Genevieve Lefoux is heartsick, lonely, and French. With culture, class, and the lady herself set against the match, can Imogene and her duster overcome all odds and win Genevieve's heart, or will the vampires suck both of them dry?

This is a stand-alone LBGTQ sweet romance set in Gail Carriger's Parasolverse, full of class prejudice, elusive equations, and paranormal creatures taking tea.

Delicate Sensibilities?
This story contains women pleasing women and ladies who know what they want and pursue it, sometimes in exquisite detail.

Wait, where does this one fit?
The Supernatural Society novellas stand alone and may be read in any order.

Romancing the Werewolf

The Parasol Protectorate: The Supernatural Society: Book 2

Gail Carriger

Biffy, newly minted Alpha of the London Pack, is not having a good Christmas. His Beta abandoned him, his werewolves object to his curtain choices, and someone keeps leaving babies on his doorstep.
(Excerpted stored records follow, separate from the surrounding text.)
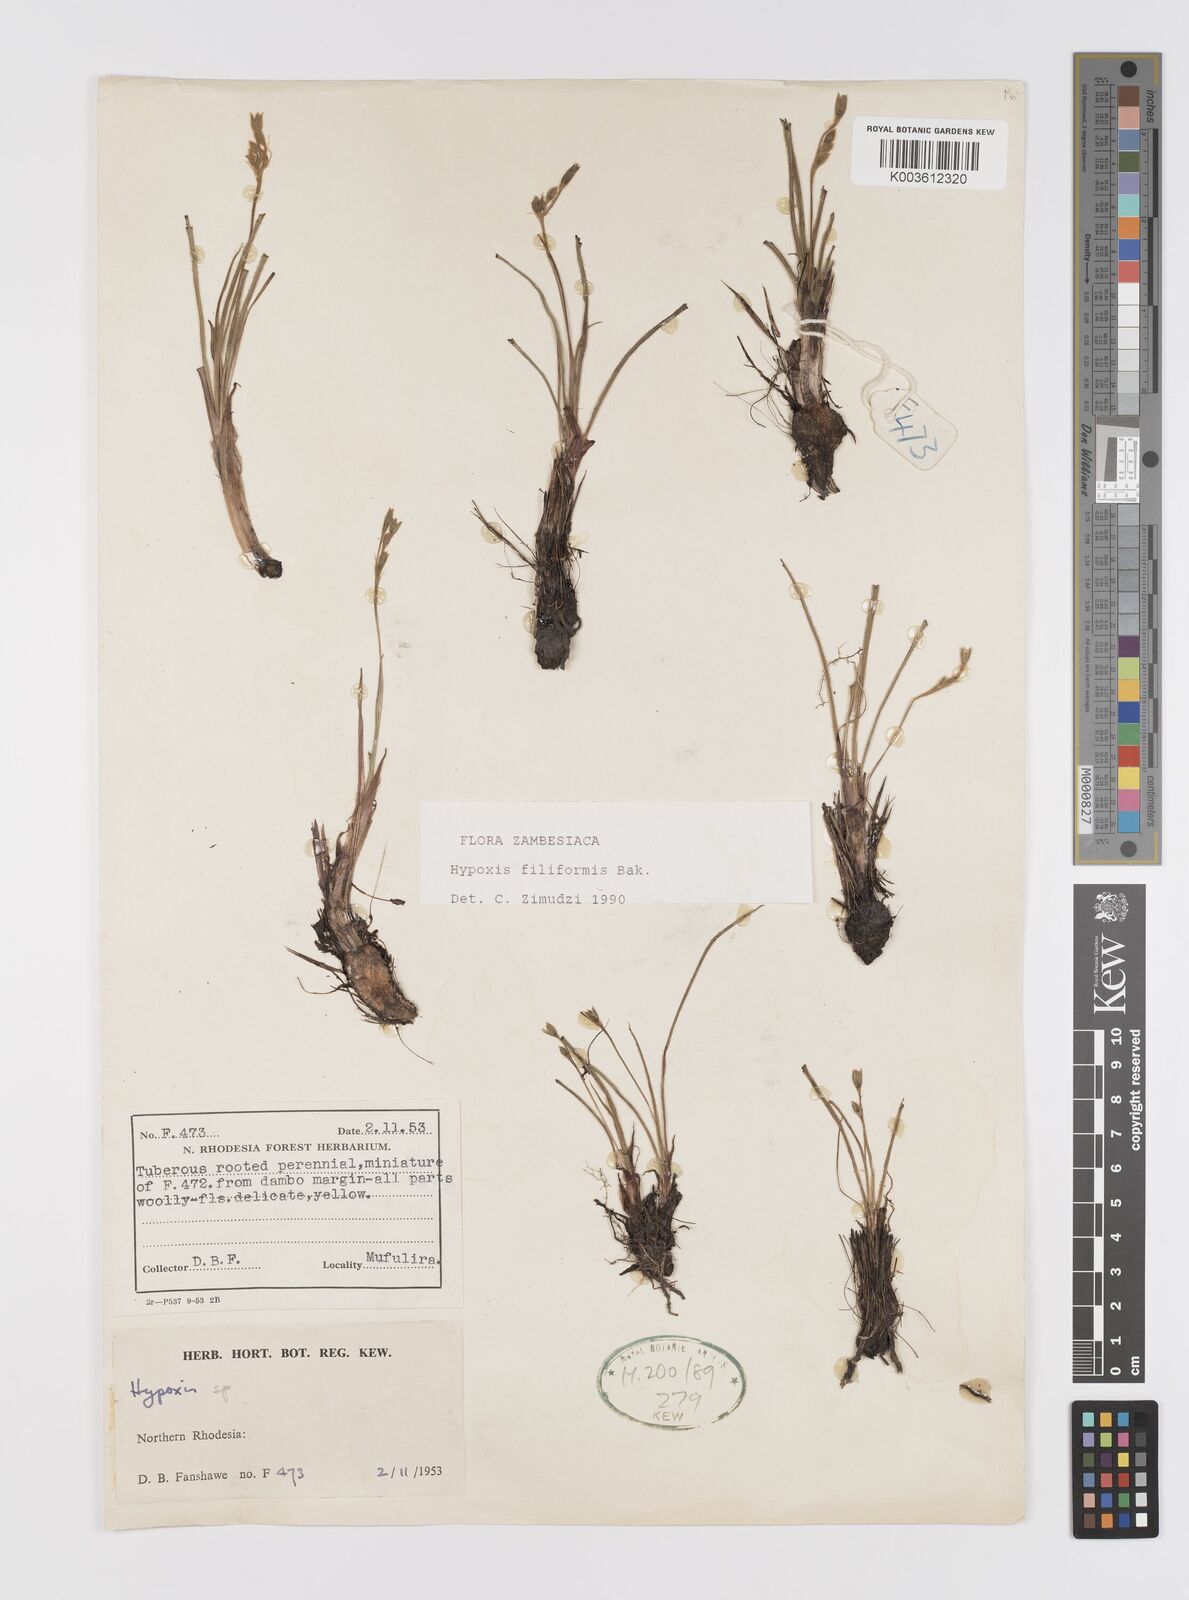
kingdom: Plantae
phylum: Tracheophyta
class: Liliopsida
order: Asparagales
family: Hypoxidaceae
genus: Hypoxis
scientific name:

Professor Randolph Lyall returns home to London after twenty years abroad, afraid of what he might find. With his pack in chaos and his Alpha in crisis, it will take all his Beta efficiency to set everything to rights. Perhaps, in the process, he may even determine how to mend his own heart.

Delicate Sensibilities?
Contains men who love other men and have waited decades to do so.

Wait, where does this one fit?
The Supernatural Society novellas stand alone and may be read in any order. But if you're a stickler, this story chronologically follows Imprudence and ties specifically to events in Timeless. Look for surprise appearances from popular side characters and the occasional strategic application of italics.